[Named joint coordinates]
########################################

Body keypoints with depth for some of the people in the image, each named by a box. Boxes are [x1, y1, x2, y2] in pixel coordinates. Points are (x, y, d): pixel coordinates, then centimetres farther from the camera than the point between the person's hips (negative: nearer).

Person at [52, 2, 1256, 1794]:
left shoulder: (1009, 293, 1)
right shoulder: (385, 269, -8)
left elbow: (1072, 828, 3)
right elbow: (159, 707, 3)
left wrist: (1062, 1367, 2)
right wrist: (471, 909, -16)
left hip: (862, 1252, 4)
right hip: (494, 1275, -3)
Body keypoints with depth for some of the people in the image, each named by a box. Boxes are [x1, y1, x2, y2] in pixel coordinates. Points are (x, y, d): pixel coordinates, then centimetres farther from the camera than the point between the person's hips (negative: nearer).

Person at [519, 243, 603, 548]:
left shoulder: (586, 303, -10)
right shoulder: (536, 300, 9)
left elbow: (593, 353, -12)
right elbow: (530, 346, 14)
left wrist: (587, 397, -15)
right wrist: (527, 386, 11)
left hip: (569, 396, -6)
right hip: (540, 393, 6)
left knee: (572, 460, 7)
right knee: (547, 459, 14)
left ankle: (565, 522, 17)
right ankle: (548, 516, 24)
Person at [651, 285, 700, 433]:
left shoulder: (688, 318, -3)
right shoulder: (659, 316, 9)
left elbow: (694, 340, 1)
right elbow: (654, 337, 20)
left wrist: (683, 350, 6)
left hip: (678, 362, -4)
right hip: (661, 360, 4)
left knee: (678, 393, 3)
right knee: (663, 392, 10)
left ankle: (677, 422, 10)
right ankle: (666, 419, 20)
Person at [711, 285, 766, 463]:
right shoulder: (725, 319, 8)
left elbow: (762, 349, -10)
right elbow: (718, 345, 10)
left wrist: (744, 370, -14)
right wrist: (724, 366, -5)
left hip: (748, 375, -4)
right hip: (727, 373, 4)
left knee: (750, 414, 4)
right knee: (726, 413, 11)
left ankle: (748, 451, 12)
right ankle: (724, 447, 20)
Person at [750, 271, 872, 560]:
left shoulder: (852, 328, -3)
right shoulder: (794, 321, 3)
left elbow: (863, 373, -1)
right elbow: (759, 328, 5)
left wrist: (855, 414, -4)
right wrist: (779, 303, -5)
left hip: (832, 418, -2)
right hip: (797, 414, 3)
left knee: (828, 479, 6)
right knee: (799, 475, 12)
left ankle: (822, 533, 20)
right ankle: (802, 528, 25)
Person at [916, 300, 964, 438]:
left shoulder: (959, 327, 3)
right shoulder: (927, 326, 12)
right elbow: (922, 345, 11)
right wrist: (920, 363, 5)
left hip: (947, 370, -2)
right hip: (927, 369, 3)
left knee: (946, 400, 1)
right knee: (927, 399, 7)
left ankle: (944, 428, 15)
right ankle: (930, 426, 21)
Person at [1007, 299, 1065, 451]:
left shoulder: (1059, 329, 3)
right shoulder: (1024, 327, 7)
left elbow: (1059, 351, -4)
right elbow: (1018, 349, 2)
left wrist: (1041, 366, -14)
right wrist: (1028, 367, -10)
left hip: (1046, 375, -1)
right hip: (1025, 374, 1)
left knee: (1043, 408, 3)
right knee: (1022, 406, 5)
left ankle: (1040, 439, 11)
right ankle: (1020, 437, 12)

########################################

WORK ORDER: Look above for the line holding "left shoulder: (688, 318, -3)" and the line holding "left elbow: (762, 349, -10)". Retype both, and every line between them, word for word and nothing else.

COMPLETED TASK:
left shoulder: (688, 318, -3)
right shoulder: (659, 316, 9)
left elbow: (694, 340, 1)
right elbow: (654, 337, 20)
left wrist: (683, 350, 6)
left hip: (678, 362, -4)
right hip: (661, 360, 4)
left knee: (678, 393, 3)
right knee: (663, 392, 10)
left ankle: (677, 422, 10)
right ankle: (666, 419, 20)
Person at [711, 285, 766, 463]:
right shoulder: (725, 319, 8)
left elbow: (762, 349, -10)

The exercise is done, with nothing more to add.